## Task to complete
Please reproduce the stretch from the start of the records through the line containing "UND FERIENWOHNUNGEN", swapping "Grotten" for "Höhlen" and leaving everything else as it is.

## Dataset excerpts
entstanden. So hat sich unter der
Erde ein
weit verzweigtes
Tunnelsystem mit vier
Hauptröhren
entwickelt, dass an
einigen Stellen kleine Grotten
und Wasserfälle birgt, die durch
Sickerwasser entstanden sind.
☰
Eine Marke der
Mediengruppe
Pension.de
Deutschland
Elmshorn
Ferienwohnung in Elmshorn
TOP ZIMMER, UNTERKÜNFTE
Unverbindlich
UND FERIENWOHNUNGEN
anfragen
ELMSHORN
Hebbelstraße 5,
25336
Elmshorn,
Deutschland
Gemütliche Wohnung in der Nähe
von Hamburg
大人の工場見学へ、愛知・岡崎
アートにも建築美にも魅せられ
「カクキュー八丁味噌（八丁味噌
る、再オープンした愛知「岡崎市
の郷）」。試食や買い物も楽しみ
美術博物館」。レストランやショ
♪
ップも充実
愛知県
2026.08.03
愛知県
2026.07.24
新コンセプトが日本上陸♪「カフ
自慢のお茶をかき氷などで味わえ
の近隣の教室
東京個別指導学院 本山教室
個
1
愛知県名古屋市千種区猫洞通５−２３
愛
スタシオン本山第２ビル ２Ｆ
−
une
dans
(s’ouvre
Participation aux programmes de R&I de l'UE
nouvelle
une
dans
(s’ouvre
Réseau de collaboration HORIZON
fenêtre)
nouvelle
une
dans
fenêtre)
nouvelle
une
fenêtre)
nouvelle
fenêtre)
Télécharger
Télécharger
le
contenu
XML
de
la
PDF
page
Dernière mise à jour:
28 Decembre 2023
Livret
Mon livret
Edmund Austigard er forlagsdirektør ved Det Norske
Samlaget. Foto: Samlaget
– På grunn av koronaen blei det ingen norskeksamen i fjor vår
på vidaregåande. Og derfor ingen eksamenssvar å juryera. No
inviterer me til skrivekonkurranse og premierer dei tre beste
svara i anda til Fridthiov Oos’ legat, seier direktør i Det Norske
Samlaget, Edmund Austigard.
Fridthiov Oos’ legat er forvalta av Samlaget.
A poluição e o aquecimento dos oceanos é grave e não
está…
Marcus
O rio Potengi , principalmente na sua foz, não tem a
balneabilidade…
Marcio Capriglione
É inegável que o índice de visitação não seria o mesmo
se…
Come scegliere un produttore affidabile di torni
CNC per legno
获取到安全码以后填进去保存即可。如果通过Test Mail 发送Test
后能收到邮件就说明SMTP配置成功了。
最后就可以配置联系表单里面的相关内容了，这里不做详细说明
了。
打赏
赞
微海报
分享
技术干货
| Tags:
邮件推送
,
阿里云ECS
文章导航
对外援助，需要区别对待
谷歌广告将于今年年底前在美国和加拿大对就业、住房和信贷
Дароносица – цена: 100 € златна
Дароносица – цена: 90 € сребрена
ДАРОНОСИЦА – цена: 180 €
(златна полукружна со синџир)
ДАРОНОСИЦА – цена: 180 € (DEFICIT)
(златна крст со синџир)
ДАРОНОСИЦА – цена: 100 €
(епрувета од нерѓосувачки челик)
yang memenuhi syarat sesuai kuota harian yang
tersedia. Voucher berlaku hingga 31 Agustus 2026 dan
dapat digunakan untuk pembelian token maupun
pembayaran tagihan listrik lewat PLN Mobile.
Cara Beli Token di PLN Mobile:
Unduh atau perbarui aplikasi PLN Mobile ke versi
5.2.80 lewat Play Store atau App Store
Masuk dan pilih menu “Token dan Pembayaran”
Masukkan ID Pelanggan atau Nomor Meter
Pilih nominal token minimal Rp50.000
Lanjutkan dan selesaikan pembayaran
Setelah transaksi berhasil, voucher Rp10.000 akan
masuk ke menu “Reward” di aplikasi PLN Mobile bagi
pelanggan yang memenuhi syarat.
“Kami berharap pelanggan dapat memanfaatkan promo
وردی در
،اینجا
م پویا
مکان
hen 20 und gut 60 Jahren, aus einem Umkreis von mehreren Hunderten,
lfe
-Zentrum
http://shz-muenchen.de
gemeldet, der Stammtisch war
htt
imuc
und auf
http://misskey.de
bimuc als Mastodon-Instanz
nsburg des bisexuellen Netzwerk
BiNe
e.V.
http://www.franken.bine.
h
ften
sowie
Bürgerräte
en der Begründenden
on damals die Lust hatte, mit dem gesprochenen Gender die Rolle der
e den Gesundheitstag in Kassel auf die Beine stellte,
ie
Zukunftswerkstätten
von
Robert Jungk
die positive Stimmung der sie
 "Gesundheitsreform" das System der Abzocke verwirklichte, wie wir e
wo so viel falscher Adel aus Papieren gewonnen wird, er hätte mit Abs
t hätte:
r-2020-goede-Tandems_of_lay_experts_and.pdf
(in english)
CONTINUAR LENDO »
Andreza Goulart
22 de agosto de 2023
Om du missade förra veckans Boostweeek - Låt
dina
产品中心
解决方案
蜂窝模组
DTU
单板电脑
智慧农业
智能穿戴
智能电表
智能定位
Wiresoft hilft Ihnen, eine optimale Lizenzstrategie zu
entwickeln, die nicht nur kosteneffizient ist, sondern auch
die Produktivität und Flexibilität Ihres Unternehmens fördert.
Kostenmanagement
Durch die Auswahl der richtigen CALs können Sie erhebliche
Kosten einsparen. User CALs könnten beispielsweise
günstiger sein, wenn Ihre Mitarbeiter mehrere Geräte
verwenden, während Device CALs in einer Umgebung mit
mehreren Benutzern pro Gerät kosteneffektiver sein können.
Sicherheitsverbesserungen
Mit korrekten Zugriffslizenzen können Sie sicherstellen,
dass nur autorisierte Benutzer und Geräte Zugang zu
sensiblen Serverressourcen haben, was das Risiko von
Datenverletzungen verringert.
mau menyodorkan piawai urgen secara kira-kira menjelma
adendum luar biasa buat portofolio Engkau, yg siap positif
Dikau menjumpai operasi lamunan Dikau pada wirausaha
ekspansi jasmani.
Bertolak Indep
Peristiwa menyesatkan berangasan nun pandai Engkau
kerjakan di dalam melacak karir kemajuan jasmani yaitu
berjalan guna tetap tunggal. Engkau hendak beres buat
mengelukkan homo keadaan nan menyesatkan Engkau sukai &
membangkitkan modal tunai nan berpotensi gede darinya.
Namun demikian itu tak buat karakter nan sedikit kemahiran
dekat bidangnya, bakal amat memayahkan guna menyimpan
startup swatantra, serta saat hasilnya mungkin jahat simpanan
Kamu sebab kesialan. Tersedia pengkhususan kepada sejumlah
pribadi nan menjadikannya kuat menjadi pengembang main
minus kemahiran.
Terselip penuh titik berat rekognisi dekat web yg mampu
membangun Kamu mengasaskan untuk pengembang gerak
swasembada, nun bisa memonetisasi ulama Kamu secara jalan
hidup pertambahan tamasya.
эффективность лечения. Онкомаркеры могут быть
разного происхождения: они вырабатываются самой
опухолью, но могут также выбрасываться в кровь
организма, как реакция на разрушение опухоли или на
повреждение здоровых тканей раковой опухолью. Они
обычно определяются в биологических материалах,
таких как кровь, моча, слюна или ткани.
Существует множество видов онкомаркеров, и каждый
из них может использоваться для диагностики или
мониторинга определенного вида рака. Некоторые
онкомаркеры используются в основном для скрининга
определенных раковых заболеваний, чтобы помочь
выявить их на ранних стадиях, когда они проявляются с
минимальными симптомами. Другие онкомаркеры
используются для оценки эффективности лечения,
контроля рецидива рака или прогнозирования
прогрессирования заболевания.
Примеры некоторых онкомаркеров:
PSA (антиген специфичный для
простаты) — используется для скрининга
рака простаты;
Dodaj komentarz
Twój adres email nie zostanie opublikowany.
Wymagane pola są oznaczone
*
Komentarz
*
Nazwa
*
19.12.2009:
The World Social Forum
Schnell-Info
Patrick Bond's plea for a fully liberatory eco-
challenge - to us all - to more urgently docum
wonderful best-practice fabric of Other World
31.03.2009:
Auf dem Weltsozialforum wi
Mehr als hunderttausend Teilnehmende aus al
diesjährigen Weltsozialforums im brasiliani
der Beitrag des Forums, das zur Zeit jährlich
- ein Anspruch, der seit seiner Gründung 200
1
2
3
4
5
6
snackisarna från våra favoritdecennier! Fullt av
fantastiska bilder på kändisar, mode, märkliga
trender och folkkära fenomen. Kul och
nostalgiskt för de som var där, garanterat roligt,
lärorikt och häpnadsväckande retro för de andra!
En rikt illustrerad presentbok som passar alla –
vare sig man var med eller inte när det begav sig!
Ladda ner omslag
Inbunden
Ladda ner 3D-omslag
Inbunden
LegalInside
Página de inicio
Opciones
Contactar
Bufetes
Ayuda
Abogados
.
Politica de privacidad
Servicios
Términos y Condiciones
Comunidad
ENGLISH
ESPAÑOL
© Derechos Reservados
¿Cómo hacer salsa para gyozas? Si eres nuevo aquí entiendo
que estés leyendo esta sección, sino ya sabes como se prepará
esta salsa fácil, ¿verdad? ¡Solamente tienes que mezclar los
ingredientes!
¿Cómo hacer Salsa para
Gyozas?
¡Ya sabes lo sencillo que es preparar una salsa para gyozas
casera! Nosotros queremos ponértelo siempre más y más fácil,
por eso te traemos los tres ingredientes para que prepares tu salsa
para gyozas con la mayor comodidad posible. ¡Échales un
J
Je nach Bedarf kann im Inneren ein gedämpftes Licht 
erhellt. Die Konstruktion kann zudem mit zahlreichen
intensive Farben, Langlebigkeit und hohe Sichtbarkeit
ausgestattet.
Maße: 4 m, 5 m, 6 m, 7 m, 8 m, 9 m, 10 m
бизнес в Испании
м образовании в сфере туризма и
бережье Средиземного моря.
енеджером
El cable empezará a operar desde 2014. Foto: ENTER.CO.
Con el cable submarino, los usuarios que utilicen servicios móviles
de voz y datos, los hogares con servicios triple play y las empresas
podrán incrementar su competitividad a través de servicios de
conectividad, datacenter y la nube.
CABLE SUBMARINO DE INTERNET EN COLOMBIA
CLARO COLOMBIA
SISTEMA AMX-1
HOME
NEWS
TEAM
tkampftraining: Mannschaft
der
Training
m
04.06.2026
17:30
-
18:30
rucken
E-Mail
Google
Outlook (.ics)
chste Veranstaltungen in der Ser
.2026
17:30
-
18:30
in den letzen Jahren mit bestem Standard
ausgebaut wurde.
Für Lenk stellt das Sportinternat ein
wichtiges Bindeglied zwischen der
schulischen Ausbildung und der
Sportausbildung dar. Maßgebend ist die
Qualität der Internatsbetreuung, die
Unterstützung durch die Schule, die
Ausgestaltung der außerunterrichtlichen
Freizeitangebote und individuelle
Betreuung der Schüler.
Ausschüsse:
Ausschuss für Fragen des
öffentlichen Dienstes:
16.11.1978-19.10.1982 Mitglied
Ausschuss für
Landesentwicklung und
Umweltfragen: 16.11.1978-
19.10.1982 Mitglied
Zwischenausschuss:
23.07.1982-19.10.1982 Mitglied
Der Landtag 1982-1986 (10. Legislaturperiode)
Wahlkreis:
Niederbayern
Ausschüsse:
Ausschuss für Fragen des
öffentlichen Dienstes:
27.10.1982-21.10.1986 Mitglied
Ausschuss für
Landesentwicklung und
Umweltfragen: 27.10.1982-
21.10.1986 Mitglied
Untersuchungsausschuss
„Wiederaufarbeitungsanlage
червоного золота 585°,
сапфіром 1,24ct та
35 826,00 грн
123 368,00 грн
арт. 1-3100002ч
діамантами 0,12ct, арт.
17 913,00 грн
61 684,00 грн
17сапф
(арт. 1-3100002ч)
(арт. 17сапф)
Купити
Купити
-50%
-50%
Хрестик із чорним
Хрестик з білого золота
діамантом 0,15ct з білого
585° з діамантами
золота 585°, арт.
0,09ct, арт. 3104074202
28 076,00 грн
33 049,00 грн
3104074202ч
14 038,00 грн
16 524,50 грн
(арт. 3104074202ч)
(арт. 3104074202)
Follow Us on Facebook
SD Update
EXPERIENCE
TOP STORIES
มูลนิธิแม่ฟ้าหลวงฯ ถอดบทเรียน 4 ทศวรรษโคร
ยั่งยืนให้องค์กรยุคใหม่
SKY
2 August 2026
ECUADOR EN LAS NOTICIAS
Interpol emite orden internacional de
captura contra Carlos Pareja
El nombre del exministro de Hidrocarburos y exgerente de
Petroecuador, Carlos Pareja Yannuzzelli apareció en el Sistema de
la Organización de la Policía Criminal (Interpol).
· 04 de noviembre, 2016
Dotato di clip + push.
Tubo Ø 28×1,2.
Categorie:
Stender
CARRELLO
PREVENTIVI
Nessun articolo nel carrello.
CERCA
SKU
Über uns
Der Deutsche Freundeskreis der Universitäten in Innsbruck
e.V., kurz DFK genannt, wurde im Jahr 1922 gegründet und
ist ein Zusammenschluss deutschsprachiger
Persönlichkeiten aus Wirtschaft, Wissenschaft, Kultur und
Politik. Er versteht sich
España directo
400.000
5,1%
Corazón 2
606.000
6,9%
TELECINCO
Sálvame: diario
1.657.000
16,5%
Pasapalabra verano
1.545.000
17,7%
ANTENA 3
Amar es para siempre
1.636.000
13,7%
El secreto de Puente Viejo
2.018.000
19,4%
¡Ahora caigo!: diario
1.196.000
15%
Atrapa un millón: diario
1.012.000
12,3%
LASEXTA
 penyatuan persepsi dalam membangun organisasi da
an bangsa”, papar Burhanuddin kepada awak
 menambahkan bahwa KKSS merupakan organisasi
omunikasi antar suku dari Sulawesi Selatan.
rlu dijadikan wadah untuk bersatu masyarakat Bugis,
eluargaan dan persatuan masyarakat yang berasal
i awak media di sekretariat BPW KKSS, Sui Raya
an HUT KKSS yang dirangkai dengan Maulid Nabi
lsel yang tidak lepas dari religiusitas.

## Answer space
entstanden. So hat sich unter der
Erde ein
weit verzweigtes
Tunnelsystem mit vier
Hauptröhren
entwickelt, dass an
einigen Stellen kleine Höhlen
und Wasserfälle birgt, die durch
Sickerwasser entstanden sind.
☰
Eine Marke der
Mediengruppe
Pension.de
Deutschland
Elmshorn
Ferienwohnung in Elmshorn
TOP ZIMMER, UNTERKÜNFTE
Unverbindlich
UND FERIENWOHNUNGEN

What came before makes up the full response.